Input material Block Start

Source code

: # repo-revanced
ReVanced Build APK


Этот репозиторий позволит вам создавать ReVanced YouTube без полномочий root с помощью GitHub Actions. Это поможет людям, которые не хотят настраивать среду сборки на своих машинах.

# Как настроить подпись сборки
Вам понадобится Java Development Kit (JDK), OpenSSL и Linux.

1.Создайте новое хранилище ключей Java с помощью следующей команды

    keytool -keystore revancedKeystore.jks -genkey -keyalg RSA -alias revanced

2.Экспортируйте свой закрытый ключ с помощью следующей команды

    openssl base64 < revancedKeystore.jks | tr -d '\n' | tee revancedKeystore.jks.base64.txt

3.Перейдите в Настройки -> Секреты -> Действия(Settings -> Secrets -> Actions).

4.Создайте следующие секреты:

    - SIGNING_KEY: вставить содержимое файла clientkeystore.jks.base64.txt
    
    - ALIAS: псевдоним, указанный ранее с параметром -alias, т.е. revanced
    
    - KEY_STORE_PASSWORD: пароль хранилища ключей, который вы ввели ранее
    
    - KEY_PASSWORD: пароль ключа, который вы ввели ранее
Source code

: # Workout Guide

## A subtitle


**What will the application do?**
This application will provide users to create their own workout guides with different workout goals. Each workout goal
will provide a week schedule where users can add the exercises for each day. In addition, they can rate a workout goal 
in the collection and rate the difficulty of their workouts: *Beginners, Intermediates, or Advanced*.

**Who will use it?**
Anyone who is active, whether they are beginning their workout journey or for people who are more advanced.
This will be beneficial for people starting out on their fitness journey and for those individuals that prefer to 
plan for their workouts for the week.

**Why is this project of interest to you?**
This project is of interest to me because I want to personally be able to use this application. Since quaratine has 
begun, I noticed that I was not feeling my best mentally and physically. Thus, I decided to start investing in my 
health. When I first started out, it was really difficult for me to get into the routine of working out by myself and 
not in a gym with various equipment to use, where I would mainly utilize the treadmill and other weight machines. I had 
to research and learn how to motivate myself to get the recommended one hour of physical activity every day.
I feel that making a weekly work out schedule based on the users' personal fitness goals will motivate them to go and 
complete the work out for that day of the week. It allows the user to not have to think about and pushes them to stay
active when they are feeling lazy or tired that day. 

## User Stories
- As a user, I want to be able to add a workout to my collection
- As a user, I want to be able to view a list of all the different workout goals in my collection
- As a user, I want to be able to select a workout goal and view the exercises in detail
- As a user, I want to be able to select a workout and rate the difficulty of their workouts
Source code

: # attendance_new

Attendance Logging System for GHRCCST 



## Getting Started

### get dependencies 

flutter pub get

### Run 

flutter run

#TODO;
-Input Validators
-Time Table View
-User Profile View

Input material Block End

Directions. The output must consist solely of the lines from the first line of the records through the line containing "3.Перейдите в Настройки", reproduced exactly.

Solution for this problem.
Source code

: # repo-revanced
ReVanced Build APK


Этот репозиторий позволит вам создавать ReVanced YouTube без полномочий root с помощью GitHub Actions. Это поможет людям, которые не хотят настраивать среду сборки на своих машинах.

# Как настроить подпись сборки
Вам понадобится Java Development Kit (JDK), OpenSSL и Linux.

1.Создайте новое хранилище ключей Java с помощью следующей команды

    keytool -keystore revancedKeystore.jks -genkey -keyalg RSA -alias revanced

2.Экспортируйте свой закрытый ключ с помощью следующей команды

    openssl base64 < revancedKeystore.jks | tr -d '\n' | tee revancedKeystore.jks.base64.txt

3.Перейдите в Настройки -> Секреты -> Действия(Settings -> Secrets -> Actions).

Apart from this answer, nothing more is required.